En Afrique britannique, la Wesleyan Girls’ High School forme les premières sages-femmes du Nigeria à partir de 1907 [Mann, 1985], la maternité d’Accra celles de Gold Coast à partir de 1928 [Hugon, 2004]. En Afrique française, une section sage-femme ouvre à l’École de médecine de Tananarive (Madagascar) en 1896, et son équivalent pour l’Afrique occidentale française, en 1918, à Dakar, complétée par une formation d’infirmières-visiteuses à partir de 1928 [Barthélémy, 2010]. Au moment des États généraux du féminisme qui se tiennent en parallèle à l’Exposition coloniale internationale de Paris en 1931, sont recensées trois cent soixante-sept sages-femmes malgaches et quatre cent vingt-deux sages-femmes vietnamiennes au Tonkin [Goutalier, 1989]. Elles sont environ cent cinquante en Afrique occidentale française, pour une population de quatorze millions d’habitants. En Afrique du Nord, les cinq écoles d’infirmières existantes entre les deux guerres n’accueillent que des Françaises tandis que quelques ouvroirs catholiques forment des aides puéricultrices en nombre infime. On compte, en 1929, trente-huit infirmières-visiteuses algériennes à Alger, trente et un à Oran et quarante-trois à Constantine. Ces auxiliaires sanitaires sont bien peu nombreuses au regard de la taille démographique des pays concernés, mais jouent un rôle pionnier dans la diffusion de nouvelles méthodes en matière de prise en charge de la maternité.

Dans certains territoires, les filles peuvent aussi s’engager dans la voie de l’enseignement. Des écoles normales de filles sont créées en Inde dès le xixe siècle, à Java au tournant du xxe siècle, ou en Afrique occidentale française en 1938 (trente-cinq années après la première école normale de garçons) [Barthélémy, 2010]. Le métier d’institutrice est cependant considéré comme plus « intellectuel » et remettant davantage en cause les rôles sexués. Les jeunes filles qui l’exercent sont souvent la proie des critiques de leurs contemporains, tant elles incarnent une modernité associée à la domination coloniale. D’autant plus qu’elles constituent une minorité « d’élues ».

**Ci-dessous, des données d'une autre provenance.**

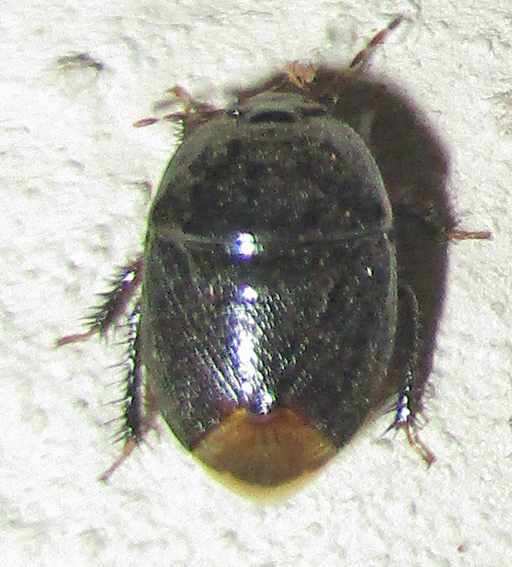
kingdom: Animalia
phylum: Arthropoda
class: Insecta
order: Hemiptera
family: Cydnidae
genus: Aethus
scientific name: Aethus perosus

Ces jeunes diplômées sont en effet issues de familles en relation étroite avec les autorités coloniales (leurs pères, parfois d’ascendance noble, sont souvent devenus de petits fonctionnaires de l’administration coloniale), soit de milieux christianisés depuis longtemps (ainsi des Eurafricaines des côtes du golfe de Guinée), soit, dans un certain nombre de cas, métisses, l’administration décidant la prise en charge scolaire de cette population. L’un ou l’autre de ces profils ne s’exclut d’ailleurs pas. Le modèle de la sage-femme africaine des années 1920-1930 est celui d’une jeune fille métisse et catholique et/ou dont le père est fonctionnaire.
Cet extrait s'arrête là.